Apparemment, Michael Sabia a sa place sur l'échiquier pour l'instant et la direction aura de l'argent à investir dans l'entreprise.

«La première question que l'on pose aux gestionnaires, précise Claude Lamoureux, c'est combien d'investissement avez-vous besoin, jusqu'à quel point et à quelle vitesse ? Regardez ce que nous avons fait avec les Pages Jaunes. Il faut parler aux gestionnaires en place et les écouter. Habituellement, la solution est à l'intérieur de la compagnie.»

«Nous voulons un plan très précis, savoir combien investir et obtenir un rendement, martèle le grand patron de Teachers. Dépendamment du rendement, la rémunération des gestionnaires sera bonne ou moins bonne. Idéalement, le lien avec le rendement est une corrélation de 1 ! Quand un de nos placements privés ira mal, vous n'écrirez jamais sur la rémunération des gestionnaires. Si ça va mal, ils auront au moins amélioré leur CV !»

Notre interlocuteur estime que la privatisation est une clé importante pour ouvrir la porte du succès. «Nous n'avons pas à répondre à une équipe de journalistes ou d'analystes à tous les trimestres. Nous pouvons investir plus rapidement. Les chiffres sur les pertes et profits à court terme ne sont pas toujours beaux. Mais ça va rapporter à long terme. Nous voulons être le meilleur concurrent. Nous ne voulons pas être troisième.»

Reprendre le chemin du sans-fil

Au niveau des activités de Bell, Teachers critique surtout la place occupée dans le sans-fil.

«La chose qui nous bogue est peut-être que nous sommes le troisième joueur dans le sans-fil et il faut devenir premier, résume Jim Leech. C'est un secteur qui doit croître.»

«Il y a aussi Internet, qui deviendra sans fil à un moment donné, renchérit Claude Lamoureux. L'Amérique du Nord est en retard sur le reste du monde. Il faut se positionner dans ce domaine-là.»
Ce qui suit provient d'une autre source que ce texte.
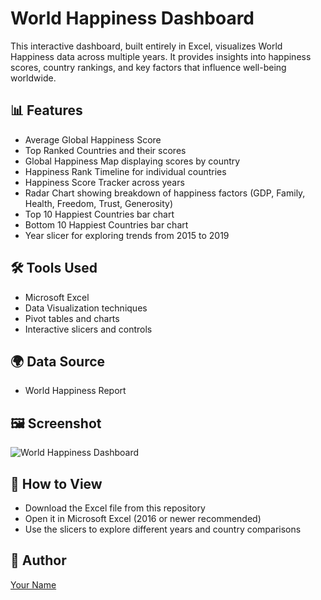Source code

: # World Happiness Dashboard

This interactive dashboard, built entirely in Excel, visualizes World Happiness data across multiple years. It provides insights into happiness scores, country rankings, and key factors that influence well-being worldwide.

## 📊 Features

- Average Global Happiness Score
- Top Ranked Countries and their scores
- Global Happiness Map displaying scores by country
- Happiness Rank Timeline for individual countries
- Happiness Score Tracker across years
- Radar Chart showing breakdown of happiness factors (GDP, Family, Health, Freedom, Trust, Generosity)
- Top 10 Happiest Countries bar chart
- Bottom 10 Happiest Countries bar chart
- Year slicer for exploring trends from 2015 to 2019

## 🛠 Tools Used

- Microsoft Excel
- Data Visualization techniques
- Pivot tables and charts
- Interactive slicers and controls

## 🌍 Data Source

- World Happiness Report

## 🖼 Screenshot

![World Happiness Dashboard](Worldhapinessdashboard.png)

## 🚀 How to View

- Download the Excel file from this repository
- Open it in Microsoft Excel (2016 or newer recommended)
- Use the slicers to explore different years and country comparisons

## 👤 Author

[Your Name](https://github.com/Mohamed-Aslam-29)

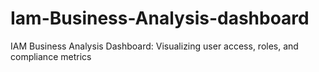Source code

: # Iam-Business-Analysis-dashboard
IAM Business Analysis Dashboard: Visualizing user access, roles, and compliance metrics

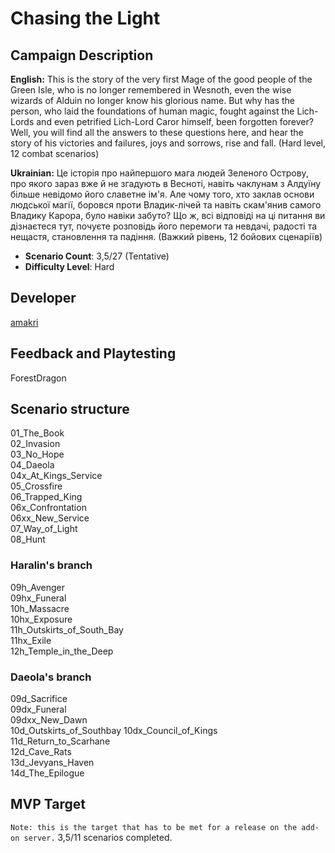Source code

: # Chasing the Light

## Campaign Description
**English:** This is the story of the very first Mage of the good people of the Green Isle, who is no longer remembered in Wesnoth, even the wise wizards of Alduin no longer know his glorious name. But why has the person, who laid the foundations of human magic, fought against the Lich-Lords and even petrified Lich-Lord Caror himself, been forgotten forever? Well, you will find all the answers to these questions here, and hear the story of his victories and failures, joys and sorrows, rise and fall.
(Hard level, 12 combat scenarios)

**Ukrainian:** Це історія про найпершого мага людей Зеленого Острову, про якого зараз вже й не згадують в Весноті, навіть чаклунам з Алдуїну більше невідомо його славетне ім'я. Але чому того, хто заклав основи людської магії, боровся проти Владик-лічей та навіть скам'янив самого Владику Карора, було навіки забуто? Що ж, всі відповіді на ці питання ви дізнаєтеся тут, почуєте розповідь його перемоги та невдачі, радості та нещастя, становлення та падіння.
(Важкий рівень, 12 бойових сценаріїв)
- **Scenario Count**: 3,5/27 (Tentative)
- **Difficulty Level**: Hard

## Developer
[amakri](https://github.com/amakriLexa04)

## Feedback and Playtesting
ForestDragon

## Scenario structure
01_The_Book                                                                                                                                      
02_Invasion                                                                                                                                      
03_No_Hope                                                                                                                                      
04_Daeola                                                                                                                                      
04x_At_Kings_Service                                                                                                                                      
05_Crossfire                                                                                                                                      
06_Trapped_King                                                                                                                                      
06x_Confrontation                                                                                                                                      
06xx_New_Service                                                                                                                                      
07_Way_of_Light                                                                                                                                     
08_Hunt  

### Haralin's branch                                                                                                                                  
09h_Avenger                                                                                                                                      
09hx_Funeral                                                                                                                                      
10h_Massacre                                                                                                                                      
10hx_Exposure                                                                                                                                      
11h_Outskirts_of_South_Bay                                                                                                                                      
11hx_Exile                                                                                                                                      
12h_Temple_in_the_Deep

### Daeola's branch    
09d_Sacrifice                                                                                                                                        
09dx_Funeral                                                                                                                                           
09dxx_New_Dawn                                                                                                                                            
10d_Outskirts_of_Southbay
10dx_Council_of_Kings                                                                                                                                                                                                                                                                                                           
11d_Return_to_Scarhane    
12d_Cave_Rats            
13d_Jevyans_Haven  
14d_The_Epilogue


## MVP Target
`Note: this is the target that has to be met for a release on the add-on server.`
3,5/11 scenarios completed.

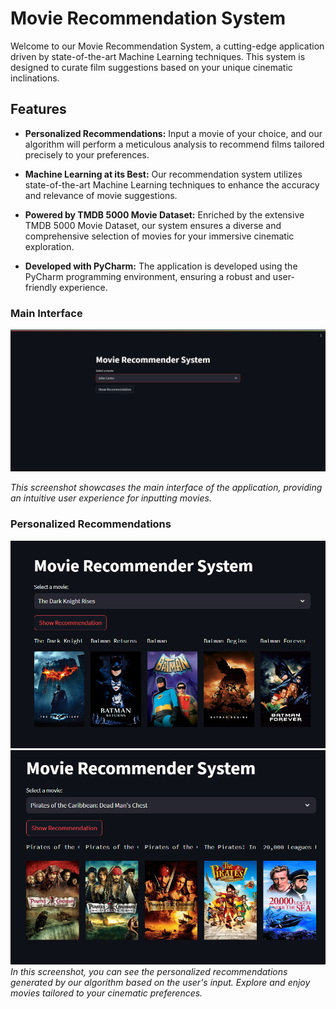 # Movie Recommendation System

Welcome to our Movie Recommendation System, a cutting-edge application driven by state-of-the-art Machine Learning techniques. This system is designed to curate film suggestions based on your unique cinematic inclinations.

## Features

- **Personalized Recommendations:** Input a movie of your choice, and our algorithm will perform a meticulous analysis to recommend films tailored precisely to your preferences.

- **Machine Learning at its Best:** Our recommendation system utilizes state-of-the-art Machine Learning techniques to enhance the accuracy and relevance of movie suggestions.

- **Powered by TMDB 5000 Movie Dataset:** Enriched by the extensive TMDB 5000 Movie Dataset, our system ensures a diverse and comprehensive selection of movies for your immersive cinematic exploration.

- **Developed with PyCharm:** The application is developed using the PyCharm programming environment, ensuring a robust and user-friendly experience.

### Main Interface

![Interface](ss1.png)

*This screenshot showcases the main interface of the application, providing an intuitive user experience for inputting movies.*

### Personalized Recommendations

![Interface](ss2.png)
![Interface](ss3.png)
*In this screenshot, you can see the personalized recommendations generated by our algorithm based on the user's input. Explore and enjoy movies tailored to your cinematic preferences.*


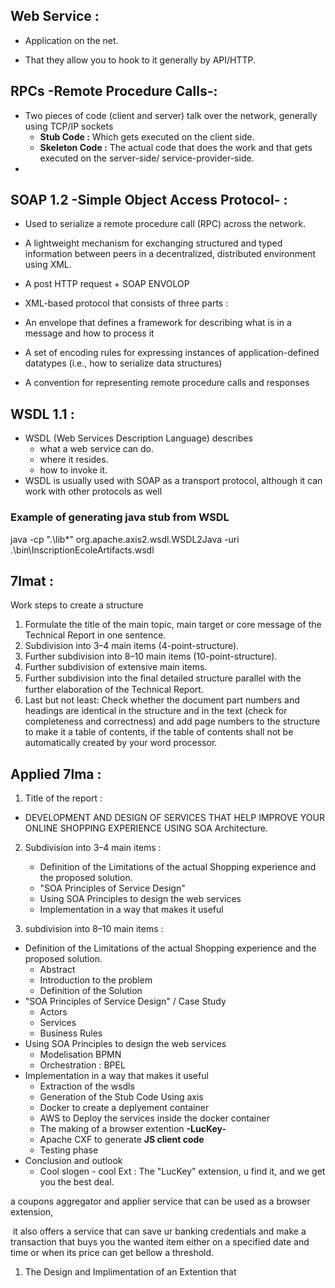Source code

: ## Web Service :

- Application on the net. 

- That they allow you to hook to it generally by API/HTTP.

## RPCs -Remote Procedure Calls-: 

* Two pieces of code (client and server) talk over the network, generally using TCP/IP sockets
  * **Stub Code :** Which gets executed on the client side.
  * **Skeleton Code :**  The actual code that does the work and that gets executed on the server-side/ service-provider-side.
* 

## SOAP 1.2 -Simple Object Access Protocol- : 

* Used to serialize a remote procedure call (RPC) across the network.

*  A lightweight mechanism for exchanging structured and typed information between peers in a decentralized, distributed environment using XML.
* A post HTTP request + SOAP ENVOLOP 
*  XML-based protocol that consists of three parts :
  * An envelope that defines a framework for describing what is in a message and how to process it
  * A set of encoding rules for expressing instances of application-defined datatypes (i.e., how to serialize data structures)
  * A convention for representing remote procedure calls and responses

## WSDL 1.1 :

* WSDL (Web Services Description Language) describes
  * what a web service can do.
  * where it resides.
  * how to invoke it.
* WSDL is usually used with SOAP as a transport protocol, although it can work with other protocols as well



### Example of generating java stub from WSDL

java -cp ".\lib\*" org.apache.axis2.wsdl.WSDL2Java  -uri .\bin\InscriptionEcoleArtifacts.wsdl









## 7lmat : 

Work steps to create a structure

1. Formulate the title of the main topic, main target or core message of the Technical Report in one sentence. 
2. Subdivision into 3–4 main items (4-point-structure).
3. Further subdivision into 8–10 main items (10-point-structure). 
4. Further subdivision of extensive main items. 
5. Further subdivision into the ﬁnal detailed structure parallel with the further elaboration of the Technical Report. 
6. Last but not least: Check whether the document part numbers and headings are identical in the structure and in the text (check for completeness and correctness) and add page numbers to the structure to make it a table of contents, if the table of contents shall not be automatically created by your word processor.



## Applied 7lma  :



1. Title of the report : 
   
* DEVELOPMENT AND DESIGN OF SERVICES THAT HELP IMPROVE YOUR ONLINE SHOPPING EXPERIENCE USING SOA Architecture.
   
2. Subdivision into 3–4 main items : 
   * Definition of the Limitations of the actual Shopping experience and the proposed solution.
   * "SOA Principles of Service Design"
   * Using SOA Principles to design the web services
   * Implementation in a way that makes it useful
   
3.  subdivision into 8–10 main items :

   * Definition of the Limitations of the actual Shopping experience and the proposed solution.
     * Abstract
     * Introduction to the problem 
     * Definition of the Solution 
   * "SOA Principles of Service Design" / Case Study
     * Actors
     * Services
     * Business Rules
   * Using SOA Principles to design the web services
     * Modelisation BPMN
     * Orchestration : BPEL
   * Implementation in a way that makes it useful
     * Extraction of the wsdls
     * Generation of the Stub Code Using axis
     * Docker to create a deplyement container
     * AWS to Deploy the services inside the docker container
     * The making of a browser extention **-LucKey-**
     * Apache CXF to generate **JS client code**
     * Testing phase
   * Conclusion and outlook
     * Cool slogen - cool Ext : The "LucKey" extension, u find it, and we get you the best deal.

   

a coupons aggregator and applier service that can be used as a browser extension,

​	it also offers a service that can save ur banking credentials and make a transaction that buys you the wanted item either on a specified date and time or  when its price can get bellow a threshold.

 

1. The Design and Implimentation of an Extention that 





















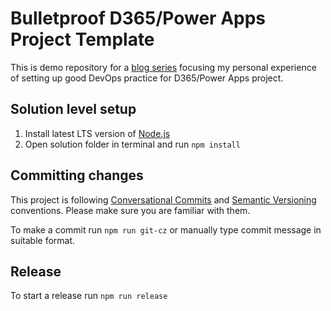 # Bulletproof D365/Power Apps Project Template

This is demo repository for a [blog series](https://fixrm.wordpress.com/2020/01/20/bulletproof-project-template-part-1-intro) focusing my personal experience of setting up good DevOps practice for D365/Power Apps project.

## Solution level setup

1. Install latest LTS version of [Node.js](https://nodejs.org/en/)
1. Open solution folder in terminal and run `npm install`

## Committing changes

This project is following [Conversational Commits](https://www.conventionalcommits.org/en/v1.0.0) and [Semantic Versioning](https://semver.org) conventions. Please make sure you are familiar with them.

To make a commit run `npm run git-cz` or manually type commit message in suitable format.

## Release

To start a release run `npm run release`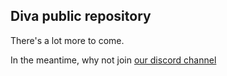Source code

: ## Diva public repository

There's a lot more to come.

In the meantime, why not join [our discord channel](https://discord.gg/7zFXbkYT)
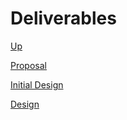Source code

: # Deliverables

[Up](../index.md)

[Proposal](project-proposal.text)

[Initial Design](project-initial-design.text)

[Design](project-design.text)

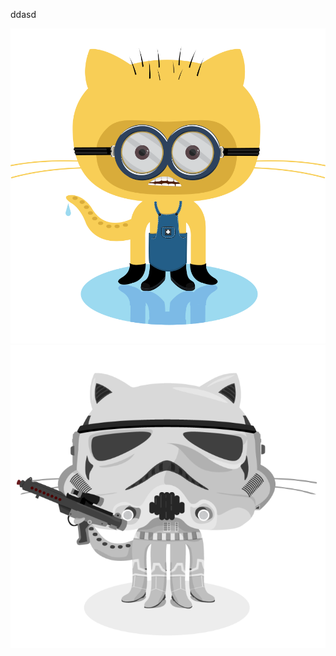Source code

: 
ddasd

![Minion](./assets/minion.png)
![Stormtroopocat](./assets/stormtroopocat.jpg "The Stormtroopocat")

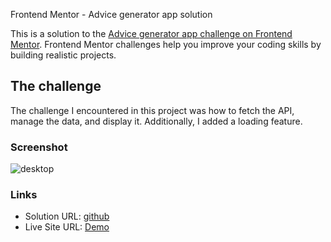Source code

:  Frontend Mentor - Advice generator app solution

This is a solution to the [Advice generator app challenge on Frontend Mentor](https://www.frontendmentor.io/challenges/advice-generator-app-QdUG-13db). Frontend Mentor challenges help you improve your coding skills by building realistic projects.

## The challenge

The challenge I encountered in this project was how to fetch the API, manage the data, and display it. Additionally, I added a loading feature.

### Screenshot
![desktop](https://github.com/Hafizshkr/advice-generator-frontend-mentor/assets/103745630/676632d5-81a5-4873-8ffe-f77b8f62bc09)

### Links

- Solution URL: [github](https://github.com/Hafizshkr/advice-generator-frontend-mentor)
- Live Site URL: [Demo](https://advice-generator-frontend-mentor-phi.vercel.app/)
Par contre, l'une des critiques les plus dures contre BCE s'avère justement son manque de compétitivité. M. Lamoureux rappelle que Teachers a déjà su régler des problèmes similaires ailleurs. «Les Pages Jaunes et Shoppers Drug Mart avaient de la difficulté à s'adapter», souligne-t-il.

Un autre problème se trouve dans le moral bas des employés chez BCE. Passeront-ils à la guillotine des compressions budgétaires ? «On espère que Bell aura plus de clients et de business, répond M. Lamoureux. C'est comme ça que les emplois sont créés.»

Une crise de confiance des troupes a quand même lieu. «L'état d'âme des employés, lance le patron de Teachers, c'est quelque chose que nous examinons toujours. À partir de là, un des objectifs est de s'assurer qu'ils se sentent bien chez Bell.»

Pas question de surenchère

Et si Telus [[|ticker sym='T.T'|]] fait une offre hostile pour acheter Bell, Teachers n'entend pas mettre plus d'argent sur la table. «Nous avons fait notre meilleure offre», lâche M. Lamoureux.

Le dirigeant sous-entend donc que la caisse de retraite se sauverait avec les quelques 800 M$ de frais de résiliation de son offre d'achat, une clause qui a déjà soulevé des questions.

«Ces frais ont leur place, justifie M. Lamoureux. Nous avons au-delà de 100 personnes qui travaillent sur une transaction comme celle-là. Je ne peux pas dire précisément combien ce travail coûte mais ceux qui veulent faire une transaction investissent énormément. Tu veux être compensé pour cela.»